(Saved entries)

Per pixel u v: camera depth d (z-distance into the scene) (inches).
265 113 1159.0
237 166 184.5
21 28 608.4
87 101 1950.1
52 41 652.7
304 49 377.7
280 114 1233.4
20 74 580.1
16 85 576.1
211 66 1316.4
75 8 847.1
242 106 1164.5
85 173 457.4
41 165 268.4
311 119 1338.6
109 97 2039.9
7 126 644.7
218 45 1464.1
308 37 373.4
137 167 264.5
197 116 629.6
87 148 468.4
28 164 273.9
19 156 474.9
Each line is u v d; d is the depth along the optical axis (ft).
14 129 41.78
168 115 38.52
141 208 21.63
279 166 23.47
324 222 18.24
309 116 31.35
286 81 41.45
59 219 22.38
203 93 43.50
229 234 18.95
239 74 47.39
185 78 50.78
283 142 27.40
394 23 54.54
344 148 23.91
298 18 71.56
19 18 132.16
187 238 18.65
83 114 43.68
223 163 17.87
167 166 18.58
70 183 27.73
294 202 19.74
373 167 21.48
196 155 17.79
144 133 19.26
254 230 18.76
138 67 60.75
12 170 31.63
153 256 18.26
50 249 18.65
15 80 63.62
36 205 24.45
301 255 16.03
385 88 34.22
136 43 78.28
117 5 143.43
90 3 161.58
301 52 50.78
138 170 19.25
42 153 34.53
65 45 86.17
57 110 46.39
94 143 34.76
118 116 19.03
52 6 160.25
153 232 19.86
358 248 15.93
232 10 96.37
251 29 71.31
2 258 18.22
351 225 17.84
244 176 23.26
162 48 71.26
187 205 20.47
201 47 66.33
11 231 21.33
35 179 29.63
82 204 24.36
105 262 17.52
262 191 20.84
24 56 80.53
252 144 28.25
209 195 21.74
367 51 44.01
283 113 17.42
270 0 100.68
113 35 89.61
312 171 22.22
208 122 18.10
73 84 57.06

WHAT IS NEEDED → Using the records above, restate word for word the lines from the one with "301 52 50.78" through the one with "209 195 21.74", both included.

RESULT OF THIS EXERCISE →
301 52 50.78
138 170 19.25
42 153 34.53
65 45 86.17
57 110 46.39
94 143 34.76
118 116 19.03
52 6 160.25
153 232 19.86
358 248 15.93
232 10 96.37
251 29 71.31
2 258 18.22
351 225 17.84
244 176 23.26
162 48 71.26
187 205 20.47
201 47 66.33
11 231 21.33
35 179 29.63
82 204 24.36
105 262 17.52
262 191 20.84
24 56 80.53
252 144 28.25
209 195 21.74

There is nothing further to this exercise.